Latest revision as of 20:33, 28 November 2021

Logical circuit for D/B converting

A number generator  $Z$  supplies decimal values in the range  $1$  to  $15$.

  • These are converted into binary numbers  (block outlined in red).
  • The output consists of the four binary values  $A$,  $B$,  $C$  and  $D$  with decreasing significance.
  • For example  $Z = 11$  delivers the binary values
$$ A = 1, \ B = 0, \ C = 1, \ D = 1. $$

Set-theoretically,  this can be represented as follows:

$$ Z = 11\qquad\widehat{=}\qquad A \cap\overline{ B} \cap C \cap D.$$

Three more Boolean expressions are formed from the binary quantities  $A$,  $B$,  $C$  and  $D$  and their union set is denoted  $X$ :

\[ U = A \cap \overline{D} \]
\[ V = \overline{A} \cap B \cap \overline{D} \]
$$W,\; {\rm where} \; \, \overline{W} = \overline{A} \cup \overline{D} \cup (\overline{B} \cap C) \cup (B \cap \overline{C}). $$
  • Note that  $Z = 0 \ ⇒ \ A = B = C = D = 0$  is already excluded by the number generator.
  • Note also that not all input quantities  $A$,  $B$,  $C$  and  $D$  are used to calculate all intermediate quantities  $U$,  $V$  and  $W$,  resp.



Hints:

  • The exercise belongs to the chapter  Set theory basic.
  • The topic of this chapter is illustrated with examples in the (German language) learning video: 
"Mengentheoretische Begriffe und Gesetzmäßigkeiten"   ⇒   "Set-theoretical terms and laws".



Questions

1

Which statements are true regarding the random variable  $U$?

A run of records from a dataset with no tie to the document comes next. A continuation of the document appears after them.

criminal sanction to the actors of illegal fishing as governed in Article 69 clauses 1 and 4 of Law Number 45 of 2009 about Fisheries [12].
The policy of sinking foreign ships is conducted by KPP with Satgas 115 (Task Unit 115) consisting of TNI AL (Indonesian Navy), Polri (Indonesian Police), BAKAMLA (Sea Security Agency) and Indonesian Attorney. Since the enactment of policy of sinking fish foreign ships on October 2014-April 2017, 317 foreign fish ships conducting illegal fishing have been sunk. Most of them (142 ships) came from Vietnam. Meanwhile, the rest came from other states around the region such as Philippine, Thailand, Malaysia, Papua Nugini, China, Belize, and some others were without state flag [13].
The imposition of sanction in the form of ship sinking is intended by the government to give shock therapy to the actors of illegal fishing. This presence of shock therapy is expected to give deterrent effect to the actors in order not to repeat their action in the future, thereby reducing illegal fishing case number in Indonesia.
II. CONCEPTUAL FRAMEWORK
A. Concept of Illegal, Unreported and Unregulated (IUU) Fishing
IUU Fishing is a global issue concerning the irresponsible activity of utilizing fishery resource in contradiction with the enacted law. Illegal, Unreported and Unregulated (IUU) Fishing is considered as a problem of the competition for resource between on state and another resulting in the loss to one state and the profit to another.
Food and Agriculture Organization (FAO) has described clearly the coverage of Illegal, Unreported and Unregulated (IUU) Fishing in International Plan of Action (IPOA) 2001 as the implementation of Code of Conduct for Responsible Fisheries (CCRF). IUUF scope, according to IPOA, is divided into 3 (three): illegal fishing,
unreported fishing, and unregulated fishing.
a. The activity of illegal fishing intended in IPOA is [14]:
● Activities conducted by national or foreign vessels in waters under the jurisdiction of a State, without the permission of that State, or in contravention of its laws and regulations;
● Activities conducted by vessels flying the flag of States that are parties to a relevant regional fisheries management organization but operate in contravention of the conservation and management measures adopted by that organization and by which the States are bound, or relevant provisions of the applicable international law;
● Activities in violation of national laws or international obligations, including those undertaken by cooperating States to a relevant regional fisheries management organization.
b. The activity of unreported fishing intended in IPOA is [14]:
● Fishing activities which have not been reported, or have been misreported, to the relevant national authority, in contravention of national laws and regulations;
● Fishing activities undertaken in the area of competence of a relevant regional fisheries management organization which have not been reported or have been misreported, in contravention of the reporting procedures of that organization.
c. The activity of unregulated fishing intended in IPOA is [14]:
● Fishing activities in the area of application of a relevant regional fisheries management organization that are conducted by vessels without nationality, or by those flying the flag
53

$U$  contains two elements.
$U$  contains four elements.
The smallest element of  $U$  is  $4$.
The largest element of  $U$  is  $14$.

2

Which statements are true regarding the random variable  $V$?

$V$  contains two elements.
$V$  contains four elements.
The smallest element of  $V$  is  $4$.
The largest element of  $V$  is  $14$.

3

Which statements are true regarding the random variable  $W$?

$W$  contains two elements.
$W$  contains four elements.
The smallest element of  $W$  is  $4$.
The largest element of  $W$  is  $14$.

4

Which statements are true regarding the random quantity  $P$ ?

$P$  contains all powers of two.
$P$  contains all prime numbers.
$P$  describes the empty set  $\phi$.
$P$  is identical with the universal set  $G = {1,2, \ \text{...} \ , 15}$.


Solution

(1)  The event  $U$  contains

  • those numbers greater/equal to eight  $(A = 1)$, 
  • which are even  $(D = 0)$:  $8, 10, 12, 14$  


⇒  Proposed solutions 2 and 4  are correct.


(2)  The event  $V$  consists of the two numbers  $4$  (binary 0100) and  $6$  (binary 0110)   ⇒   The correct solutions are 1 and 3.


Auxiliary Venn diagram

(3)  For the event  $W$,  de Morgan's theorem holds:

$$\overline W = \overline A \cup \overline D \cup (\overline B \cap C) \cup (B \cap \overline C) \hspace{0.3cm} \Rightarrow \hspace{0.3cm} W = \overline{\overline W} = A \cap D \cap (\overline{\overline B \cap C}) \cap (\overline{B \cap \overline C}).$$
  • Using de Morgan's theorems,  it further follows:
$$ W = A \cap D \cap (B \cup \overline C) \cap (\overline B \cup C).$$
  • Finally,  using the Boolean relation  $(B \cup \overline C) \cap (\overline B \cup C) = (B \cap C) \cup (\overline B \cap \overline C)$  we obtain  (see sketch):
$$W = (A \cap B \cap C \cap D) \cup (A \cap \overline B \cap \overline C \cap D).$$
  • Thus,  $W$  contains the numbers  $15$  and  $9$    ⇒   only the  proposed solution 1  is correct.


(4)  The union of  $U$,  $V$  and  $W$  contains the following numbers:   $4, 6, 8, 9, 10, 12, 14, 15$.

  • Accordingly, the set  $P$  as the complement of this union is:  
$$P = {\{1, 2, 3, 5, 7, 11, 13\}}.$$
  • These are exactly the prime numbers which can be represented with four bits   ⇒   Proposed solution 2.